[[ PAGE EXCERPT, beginning ]]

[R-sig-Geo] Getting vector index (i.e. layer number) for each cell in raster brick

Lyndon Estes lyndon.estes at gmail.com
Fri Dec 2 15:30:16 CET 2011


Hi Robert,

Very many thanks, and I see the two hours I spent on that last night
would have been more profitably applied in the help files.

Cheers, Lyndon

On Fri, Dec 2, 2011 at 12:10 AM, Robert J. Hijmans <r.hijmans at gmail.com> wrote:
> Hi Lyndon,
>
> I think there is a function for that:
>
> x <- stackSelect(rb2, ind.r)
>
> I.e., for each cell, use the value in ind.r to select the layer in rb2 from
> which to take the value for the output layer.
>
> Best, Robert
>
>
>
> On Thu, Dec 1, 2011 at 5:55 PM, Lyndon Estes <lyndon.estes at gmail.com> wrote:
>>
>> Dear List,
>>
>> I was hoping to get some advice on the best way to solve the following
>> problem given two raster bricks.

[[ PAGE EXCERPT, end ]]

* EXERCISE INSTRUCTIONS *
Transcribe the part of the mailing-list thread from "Very many thanks, and" up to and including "the output layer." without changing any characters.

[[ SUPPLIED INFORMATION, beginning ]]

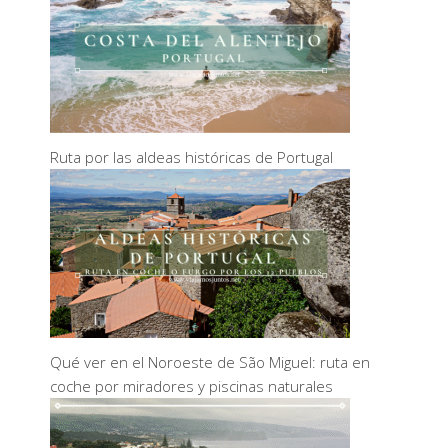
Ruta por las aldeas históricas de Portugal
Qué ver en el Noroeste de São Miguel: ruta en
coche por miradores y piscinas naturales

[[ SUPPLIED INFORMATION, end ]]

* WRITTEN SOLUTION *
Very many thanks, and I see the two hours I spent on that last night
would have been more profitably applied in the help files.

Cheers, Lyndon

On Fri, Dec 2, 2011 at 12:10 AM, Robert J. Hijmans <r.hijmans at gmail.com> wrote:
> Hi Lyndon,
>
> I think there is a function for that:
>
> x <- stackSelect(rb2, ind.r)
>
> I.e., for each cell, use the value in ind.r to select the layer in rb2 from
> which to take the value for the output layer.